Finer sub‑zoning extends control. In one implementation, each cooling zone was split into four sub‑zones (one center plus three margins) with independent valves, enabling width‑adaptive cooling for 800–1650 mm slabs. After a 4‑step margin‑control system was installed at a Korean mill, there were no corner cracks on advanced high‑strength steel (AHSS) slabs; the products could be rolled “in non‑scarfing condition” — even without upstream inspection Primetals Primetals.

These nozzle systems are orchestrated by PLC/DCS‑level controllers (PLC/DCS: plant‑floor automation systems) running the algorithms above. Primetals’ Dynacs 3D, for example, continuously computes a 3D temperature profile and adjusts zone setpoints based on casting speed, slab dimensions, and steel grade, so the final solidification point (metallurgical length) hits target for each product Primetals. Cooling models can integrate with electromagnetic stirrers; after the mold, though, the cooling system itself exerts the largest effect on shell growth.

Protecting spray hardware from debris is a separate plant‑utility concern; options in industrial settings include an automatic screen for continuous debris removal or a steel filter housing suited to high‑pressure service. These utilities are adjacent to, not part of, the control strategies cited above.

Measured gains and water‑efficiency focus

Across case studies and simulations, the results are consistent. Tight control — keeping surface temperatures within ±4 °C of setpoints — reduces surface cracks and centerline segregations, while optimization can lift speed by ~6% without new defects MDPI MDPI. In one digital‑twin project, high‑magnitude centerline macrosegregation (grade >1.5) fell from 11% to 3.3% while speed rose from 0.51 to 0.54 m/min MDPI.

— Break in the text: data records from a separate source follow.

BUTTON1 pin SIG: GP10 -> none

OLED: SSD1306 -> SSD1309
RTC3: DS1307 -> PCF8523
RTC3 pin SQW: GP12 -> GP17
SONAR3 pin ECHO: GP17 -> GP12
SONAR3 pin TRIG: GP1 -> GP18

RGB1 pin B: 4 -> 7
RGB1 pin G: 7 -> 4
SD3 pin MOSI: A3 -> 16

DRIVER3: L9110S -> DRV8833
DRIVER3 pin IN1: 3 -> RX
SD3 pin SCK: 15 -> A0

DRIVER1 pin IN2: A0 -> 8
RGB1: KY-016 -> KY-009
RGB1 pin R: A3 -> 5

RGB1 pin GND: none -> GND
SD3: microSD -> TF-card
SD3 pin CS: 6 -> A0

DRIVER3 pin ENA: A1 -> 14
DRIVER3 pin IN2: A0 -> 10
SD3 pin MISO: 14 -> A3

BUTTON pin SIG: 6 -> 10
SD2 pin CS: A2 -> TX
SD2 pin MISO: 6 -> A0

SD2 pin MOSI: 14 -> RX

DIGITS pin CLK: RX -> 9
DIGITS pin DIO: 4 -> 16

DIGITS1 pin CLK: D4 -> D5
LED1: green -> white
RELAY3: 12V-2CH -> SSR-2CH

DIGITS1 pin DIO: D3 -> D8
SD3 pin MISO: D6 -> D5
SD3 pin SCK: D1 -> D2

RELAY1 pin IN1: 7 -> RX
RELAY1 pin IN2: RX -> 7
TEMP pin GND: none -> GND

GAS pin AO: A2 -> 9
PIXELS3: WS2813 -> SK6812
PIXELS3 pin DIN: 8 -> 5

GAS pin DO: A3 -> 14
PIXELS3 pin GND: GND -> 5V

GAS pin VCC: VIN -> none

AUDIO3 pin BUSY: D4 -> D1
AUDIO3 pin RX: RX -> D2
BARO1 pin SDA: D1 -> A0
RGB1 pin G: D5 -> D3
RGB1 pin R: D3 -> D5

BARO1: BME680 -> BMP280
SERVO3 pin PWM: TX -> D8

Adaptive control also trims coolant usage: narrower, duty‑cycled sprays can deliver the same average cooling with less water than constant high‑flow jets. Hard data on water savings are scarce, but industry reports emphasize water‑ and energy‑efficiency. An Indonesian steelmaker, PT Ispat Indo, was recognized for setting targets and continuously upgrading its cooling system to reduce waste and improve efficiency UNEP.

Some mills expand utility systems around cooling water as part of broader upgrades; for instance, facilities with challenging make‑up sources may deploy RO, NF, and UF systems in industrial water treatment, or brackish‑water RO where total dissolved solids are elevated. In closed‑loop utilities, operators also evaluate chemistries such as a scale inhibitor for cooling systems. These utilities are distinct from the spray controls themselves.

Key takeaways for capital decisions

Modern secondary‑cooling control merges two levers: advanced nozzles and advanced algorithms. Pulse‑modulated nozzles and multi‑zone valves deliver mechanical precision Primetals Primetals, while model‑based or adaptive controllers tune flows to strip width, speed, and grade IntechOpen Primetals. The payoff is measurable: fewer defects, higher casting rates, and lower scrap. One digital‑twin control project cut high‑grade macrosegregation from 11% to 3.3% while boosting speed MDPI.

Sourcing and upkeep of spray hardware sit alongside utilities such as strainers and housings; examples include a strainer in front of fine circuits or a 316L stainless cartridge housing where hygiene‑grade construction is specified by plant standards. These are utilities adjacent to, not a substitute for, the control technologies and nozzle designs described in the cited literature.

Documentation and sources

Sources: Peer‑reviewed articles and industry reports (IspatGuru, IntechOpen, Metals, Primetals, MATEC, UNEP) underpin the data and case examples. Each finding above is supported by the cited literature — see IspatGuru, IntechOpen, IntechOpen, IspatGuru, ResearchGate, Primetals, and MDPI.